[Text provided Boundary: Start]
The Cryosphere Today site has a graph of seasonal northern hemisphere sea ice extent from 1900 to 2008. Their figures are calculated differently from the NSIDC extents. I have taken their data from 1870 to 2008 and compiled a comparable graph, posted below. I have extrapolated the end of summer data to include 2009 and 2010, modifying the NSIDC data to conform approximately to the CT data, for purposes of illustration: the 3 data points in the green graph.
The history of Arctic exploration and discovery is recorded in many books, journals, newspapers, magazines, ship's logs and other printed or written materials. Old maps and atlases often show Arctic ice limits as far as they were known at the time. What is clear from this historical data is the gradual ability of ships to travel ever further north over a course of a few centuries. This progress was partly due to the building of stronger ships, each more capable than the last of enduring in pack ice. However, one simple fact stands out from the reading of historical materials: the Arctic sea ice has been reducing in extent and volume at an increasing rate since the beginning of the industrial era. Since about 1950 the rate of sea ice loss has accelerated further.
This next map, scanned from the 17th edition of Philips' Handy Volume Atlas of the World, 1930, shows the spring ice extent recorded up to 1929. This map gives some intuitive meaning to the data in the graph above.
[Text provided Boundary: End]
[Input data Boundary: Start]
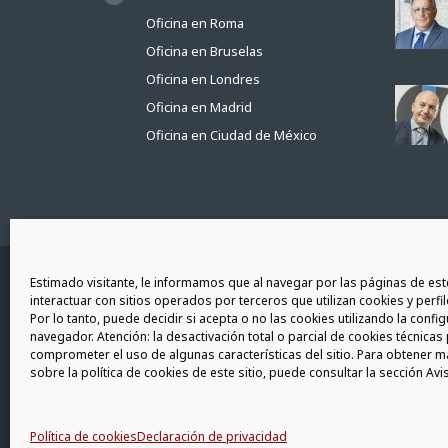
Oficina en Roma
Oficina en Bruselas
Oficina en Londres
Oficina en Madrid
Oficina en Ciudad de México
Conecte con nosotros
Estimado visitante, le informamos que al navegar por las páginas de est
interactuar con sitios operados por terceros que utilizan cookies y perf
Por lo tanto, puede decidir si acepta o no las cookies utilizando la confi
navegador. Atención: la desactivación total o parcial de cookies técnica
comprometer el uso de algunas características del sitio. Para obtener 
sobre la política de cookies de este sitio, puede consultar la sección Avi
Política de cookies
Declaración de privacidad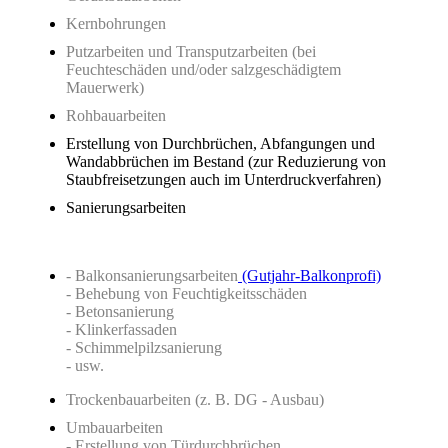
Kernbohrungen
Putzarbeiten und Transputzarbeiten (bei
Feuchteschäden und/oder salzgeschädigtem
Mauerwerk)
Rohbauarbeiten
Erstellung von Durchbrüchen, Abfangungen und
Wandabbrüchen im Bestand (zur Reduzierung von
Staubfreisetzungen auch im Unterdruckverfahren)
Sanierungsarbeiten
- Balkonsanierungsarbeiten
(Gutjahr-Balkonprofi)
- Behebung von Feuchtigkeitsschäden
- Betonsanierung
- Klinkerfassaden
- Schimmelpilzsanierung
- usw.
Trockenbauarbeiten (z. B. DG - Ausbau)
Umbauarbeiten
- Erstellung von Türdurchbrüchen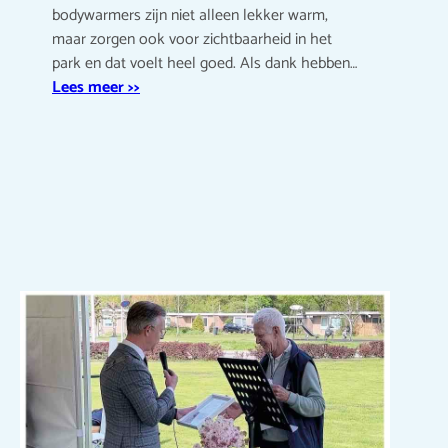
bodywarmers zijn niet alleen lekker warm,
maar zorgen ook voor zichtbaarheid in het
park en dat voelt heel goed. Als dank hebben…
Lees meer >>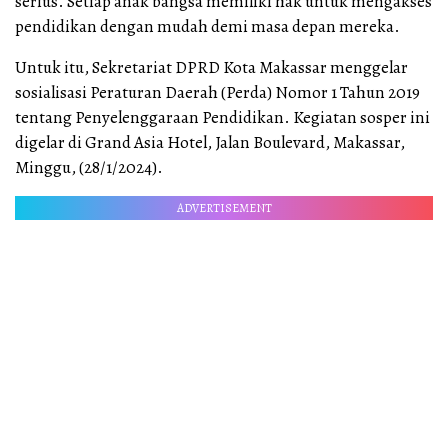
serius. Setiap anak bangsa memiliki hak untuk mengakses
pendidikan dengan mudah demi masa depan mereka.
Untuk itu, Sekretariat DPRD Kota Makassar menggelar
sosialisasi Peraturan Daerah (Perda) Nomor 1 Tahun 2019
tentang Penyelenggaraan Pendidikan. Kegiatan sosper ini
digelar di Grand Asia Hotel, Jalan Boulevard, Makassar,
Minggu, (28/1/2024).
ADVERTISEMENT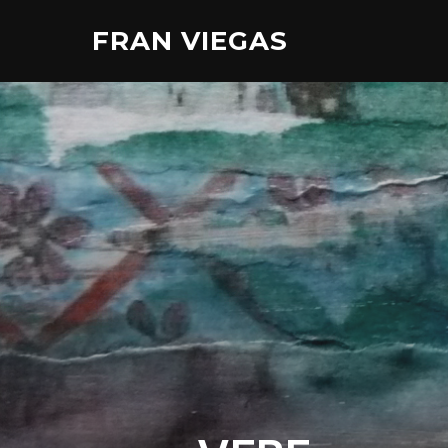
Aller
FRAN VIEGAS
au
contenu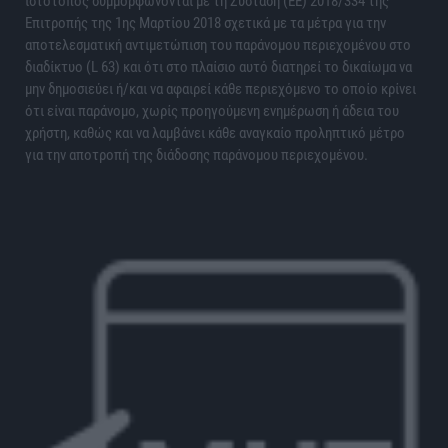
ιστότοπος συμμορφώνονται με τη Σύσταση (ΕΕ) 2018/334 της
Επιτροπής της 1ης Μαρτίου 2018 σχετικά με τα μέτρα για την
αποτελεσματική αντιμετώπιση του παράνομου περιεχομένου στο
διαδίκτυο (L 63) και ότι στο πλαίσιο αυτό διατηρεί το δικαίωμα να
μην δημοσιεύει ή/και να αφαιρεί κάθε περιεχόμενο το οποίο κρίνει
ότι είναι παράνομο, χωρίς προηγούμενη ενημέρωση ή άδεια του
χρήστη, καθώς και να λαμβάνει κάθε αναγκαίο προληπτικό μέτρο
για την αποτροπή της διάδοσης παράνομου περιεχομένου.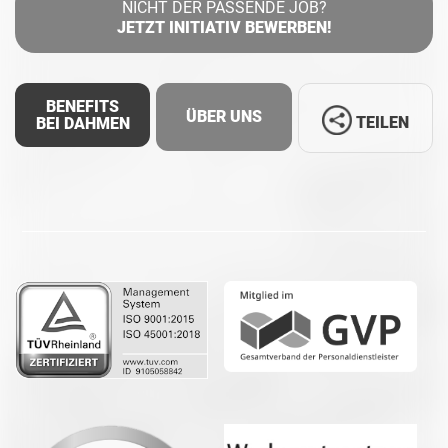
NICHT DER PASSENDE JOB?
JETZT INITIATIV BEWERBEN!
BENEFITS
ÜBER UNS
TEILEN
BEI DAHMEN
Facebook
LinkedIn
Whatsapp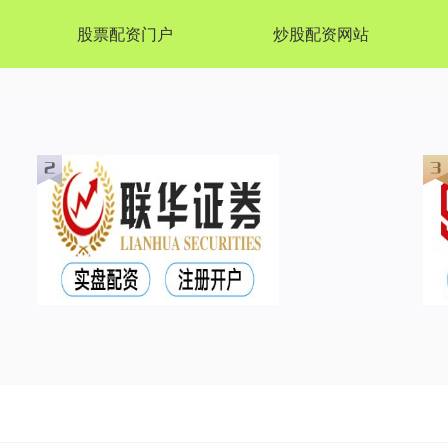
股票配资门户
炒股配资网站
[Input data Boundary: End]
[Input data Boundary: Start]
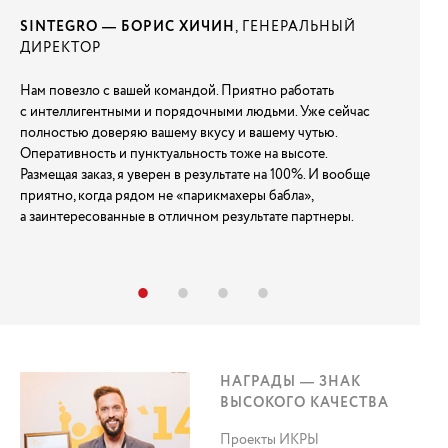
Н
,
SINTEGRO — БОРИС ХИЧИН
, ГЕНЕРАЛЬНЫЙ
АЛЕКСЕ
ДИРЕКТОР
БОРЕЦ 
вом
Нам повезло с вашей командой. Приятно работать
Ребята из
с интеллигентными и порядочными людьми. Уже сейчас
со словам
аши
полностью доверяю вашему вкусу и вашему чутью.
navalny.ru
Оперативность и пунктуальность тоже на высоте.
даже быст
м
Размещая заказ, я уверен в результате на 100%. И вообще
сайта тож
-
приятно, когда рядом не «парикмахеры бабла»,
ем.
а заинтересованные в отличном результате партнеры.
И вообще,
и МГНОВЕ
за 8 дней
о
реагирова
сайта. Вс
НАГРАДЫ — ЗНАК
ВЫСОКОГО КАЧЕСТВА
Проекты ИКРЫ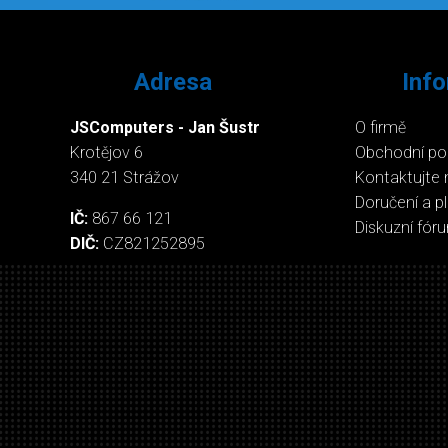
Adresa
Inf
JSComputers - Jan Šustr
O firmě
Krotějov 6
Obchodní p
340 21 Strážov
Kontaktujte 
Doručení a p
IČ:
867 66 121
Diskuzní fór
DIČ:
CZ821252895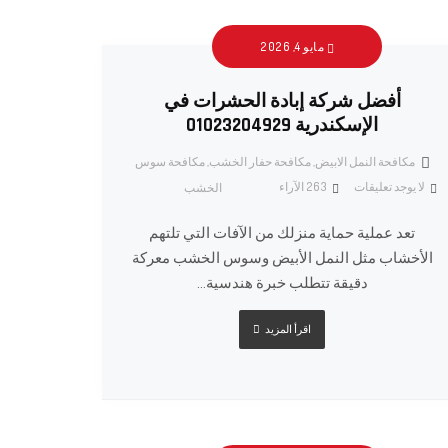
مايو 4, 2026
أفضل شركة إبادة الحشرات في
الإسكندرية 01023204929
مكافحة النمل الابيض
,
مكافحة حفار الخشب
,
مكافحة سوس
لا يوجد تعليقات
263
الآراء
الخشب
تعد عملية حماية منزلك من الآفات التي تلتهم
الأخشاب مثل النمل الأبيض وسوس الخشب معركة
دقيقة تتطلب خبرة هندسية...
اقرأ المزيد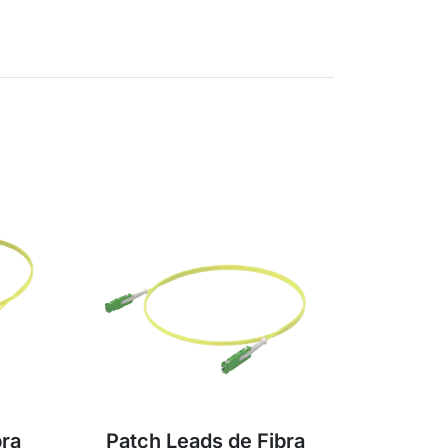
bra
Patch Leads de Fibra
[Input data Boundary: End]
▸ Problems and tasks:
1. In the sea ice text, since about what year has the rate of Arctic sea ice loss accelerated further?
2. Please repeat the part of the sea ice text starting at "The Cryosphere Today" and ending at "the green graph.".

▸ Answers given:
1. Since about 1950.

2.
The Cryosphere Today site has a graph of seasonal northern hemisphere sea ice extent from 1900 to 2008. Their figures are calculated differently from the NSIDC extents. I have taken their data from 1870 to 2008 and compiled a comparable graph, posted below. I have extrapolated the end of summer data to include 2009 and 2010, modifying the NSIDC data to conform approximately to the CT data, for purposes of illustration: the 3 data points in the green graph.